What though it had not been wholly false to assert that too much grease had been applied to his hair, and too little soap to his hands? that his nose turned too much up, and his shirt collars too much down? that his whiskers had borrowed all the colour from his cheeks, excepting a little that had run down into his waistcoat? Such trivial criticisms were unworthy the notice of any who laid claim to the envied title of the connoisseur.
He had been christened William, and his father's name was Smith, but though he had introduced himself to many of the higher circles in London under the imposing name of "Mr. Smith, of Yorkshire", he had unfortunately not attracted so large a share of public notice as he was confident he merited: some had asked him how far back he traced his ancestry; others had been mean enough to hint that his position in society was not entirely unique; while the sarcastic enquiries of others touching the dormant peerage in his family, to which, it was suggested, he was about to lay claim, had awakened in the breast of the noble-spirited youth an ardent longing for that high birth and connection which an adverse Fortune had denied him.

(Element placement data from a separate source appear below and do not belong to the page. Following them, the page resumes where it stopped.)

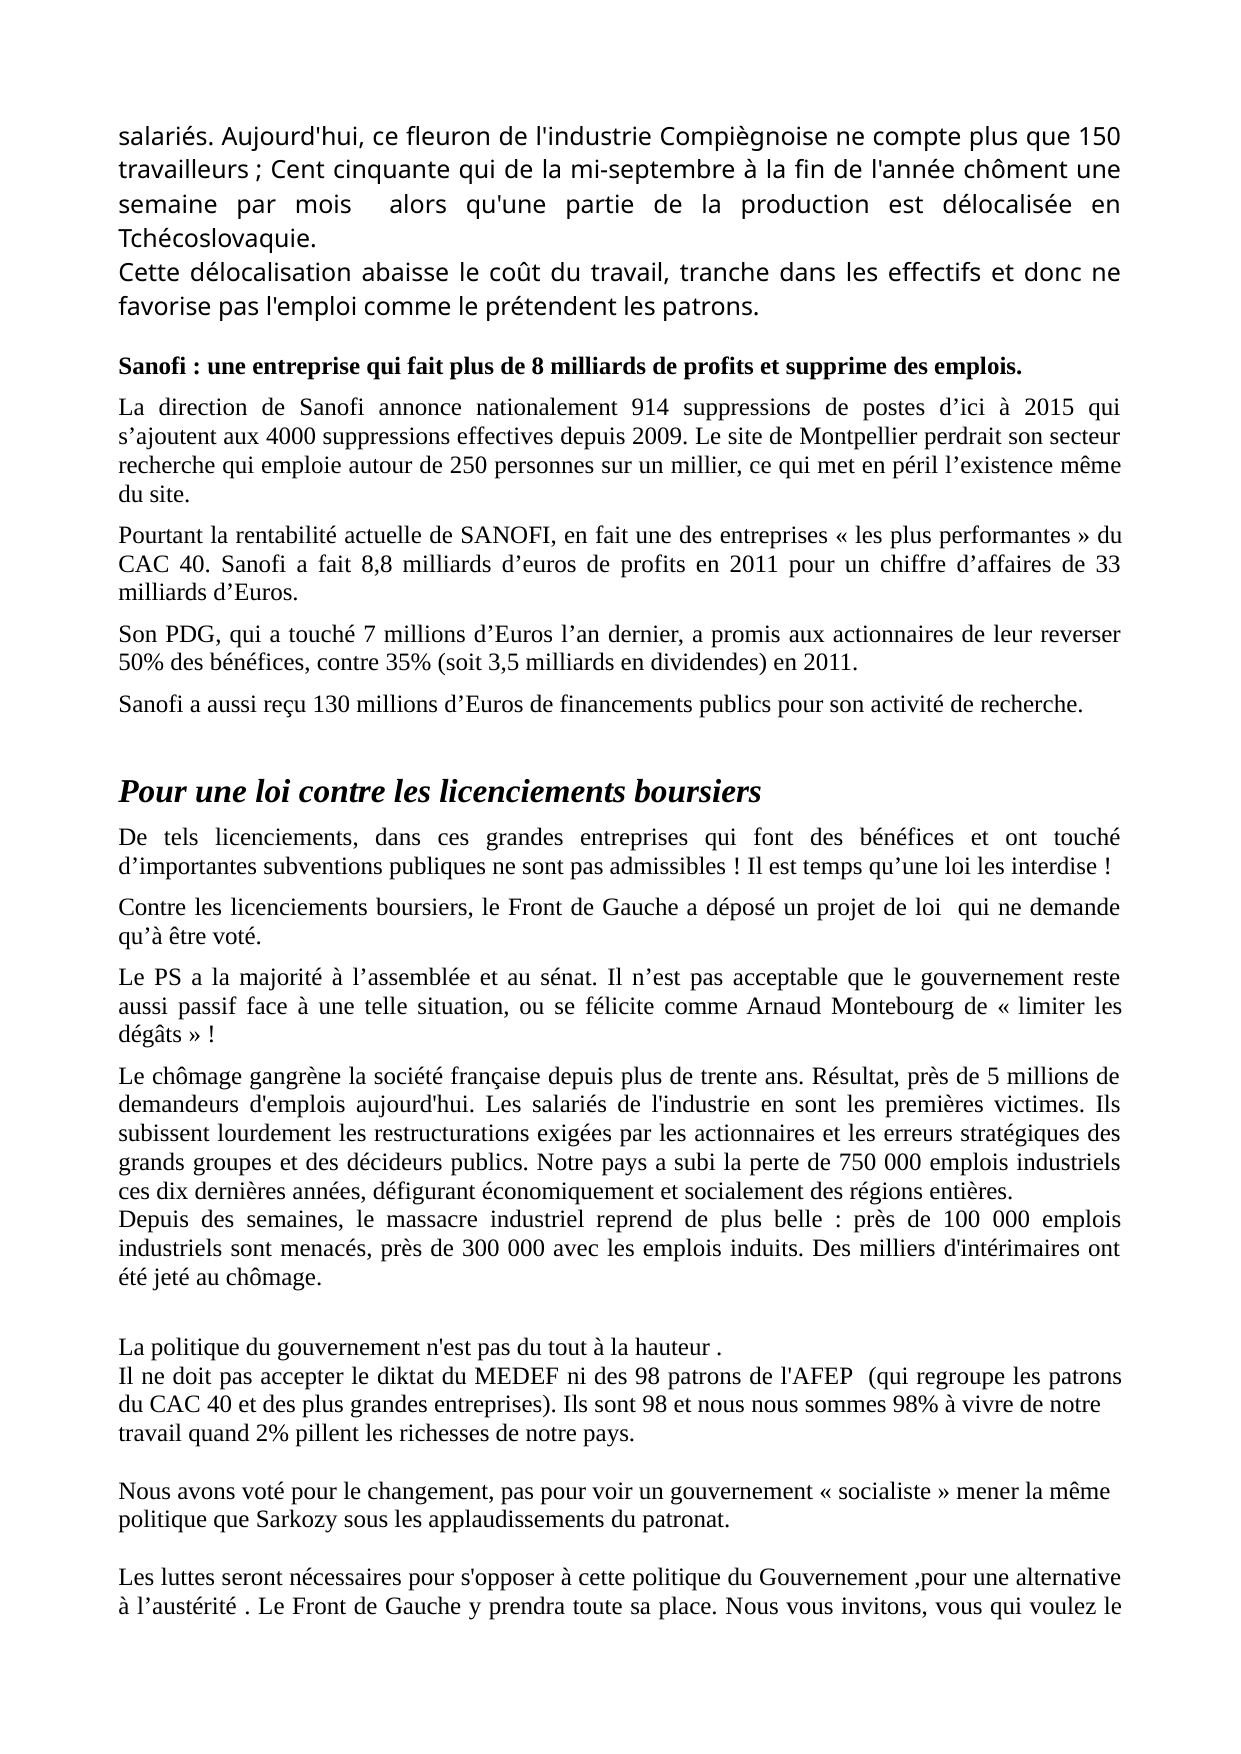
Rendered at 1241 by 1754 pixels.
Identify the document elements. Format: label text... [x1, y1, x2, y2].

text politique que Sarkozy sous les applaudissements du patronat. [118, 1504, 1122, 1533]
text Les luttes seront nécessaires pour s'opposer à cette politique du Gouvernement ,pour une alternative à l’austérité . Le Front de Gauche y prendra toute sa place. Nous vous invitons, vous qui voulez le [118, 1562, 1122, 1619]
text De tels licenciements, dans ces grandes entreprises qui font des bénéfices et ont touché d’importantes subventions publiques ne sont pas admissibles ! Il est temps qu’une loi les interdise ! [118, 822, 1122, 879]
text Depuis des semaines, le massacre industriel reprend de plus belle : près de 100 000 emplois industriels sont menacés, près de 300 000 avec les emplois induits. Des milliers d'intérimaires ont été jeté au chômage. [118, 1204, 1122, 1291]
text Cette délocalisation abaisse le coût du travail, tranche dans les effectifs et donc ne favorise pas l'emploi comme le prétendent les patrons. [118, 254, 1122, 322]
text Il ne doit pas accepter le diktat du MEDEF ni des 98 patrons de l'AFEP (qui regroupe les patrons du CAC 40 et des plus grandes entreprises). Ils sont 98 et nous nous sommes 98% à vivre de notre [118, 1361, 1122, 1418]
text salariés. Aujourd'hui, ce fleuron de l'industrie Compiègnoise ne compte plus que 150 travailleurs ; Cent cinquante qui de la mi-septembre à la fin de l'année chôment une semaine par mois alors qu'une partie de la production est délocalisée en Tchécoslovaquie. [118, 118, 1122, 254]
text La direction de Sanofi annonce nationalement 914 suppressions de postes d’ici à 2015 qui s’ajoutent aux 4000 suppressions effectives depuis 2009. Le site de Montpellier perdrait son secteur recherche qui emploie autour de 250 personnes sur un millier, ce qui met en péril l’existence même du site. [118, 392, 1122, 507]
text Le PS a la majorité à l’assemblée et au sénat. Il n’est pas acceptable que le gouvernement reste aussi passif face à une telle situation, ou se félicite comme Arnaud Montebourg de « limiter les dégâts » ! [118, 962, 1122, 1048]
text Le chômage gangrène la société française depuis plus de trente ans. Résultat, près de 5 millions de demandeurs d'emplois aujourd'hui. Les salariés de l'industrie en sont les premières victimes. Ils subissent lourdement les restructurations exigées par les actionnaires et les erreurs stratégiques des grands groupes et des décideurs publics. Notre pays a subi la perte de 750 000 emplois industriels ces dix dernières années, défigurant économiquement et socialement des régions entières. [118, 1061, 1122, 1204]
text travail quand 2% pillent les richesses de notre pays. [118, 1418, 1122, 1447]
text La politique du gouvernement n'est pas du tout à la hauteur . [118, 1332, 1122, 1361]
text Sanofi a aussi reçu 130 millions d’Euros de financements publics pour son activité de recherche. [118, 689, 1122, 717]
text Nous avons voté pour le changement, pas pour voir un gouvernement « socialiste » mener la même [118, 1476, 1122, 1504]
text Pour une loi contre les licenciements boursiers [118, 771, 1122, 809]
text Pourtant la rentabilité actuelle de SANOFI, en fait une des entreprises « les plus performantes » du CAC 40. Sanofi a fait 8,8 milliards d’euros de profits en 2011 pour un chiffre d’affaires de 33 milliards d’Euros. [118, 520, 1122, 606]
text Contre les licenciements boursiers, le Front de Gauche a déposé un projet de loi qui ne demande qu’à être voté. [118, 892, 1122, 949]
text Son PDG, qui a touché 7 millions d’Euros l’an dernier, a promis aux actionnaires de leur reverser 50% des bénéfices, contre 35% (soit 3,5 milliards en dividendes) en 2011. [118, 619, 1122, 676]
text Sanofi : une entreprise qui fait plus de 8 milliards de profits et supprime des emplois. [118, 351, 1122, 380]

Hence he had conceived the notion of that fiction, which perhaps in his case must be considered merely as a poetical licence, whereby he passed himself off upon the world under the sounding appellation which heads this tale. This step had already occasioned a large increase in his popularity, a circumstance which his friends spoke of under the unpoetical simile of a bad sovereign fresh gilt, but which he himself more pleasantly described as, "... a violet pale, At length discovered in its mossy dale, And borne to sit with kings": a destiny for which, as it is generally believed, violets are not naturally fitted.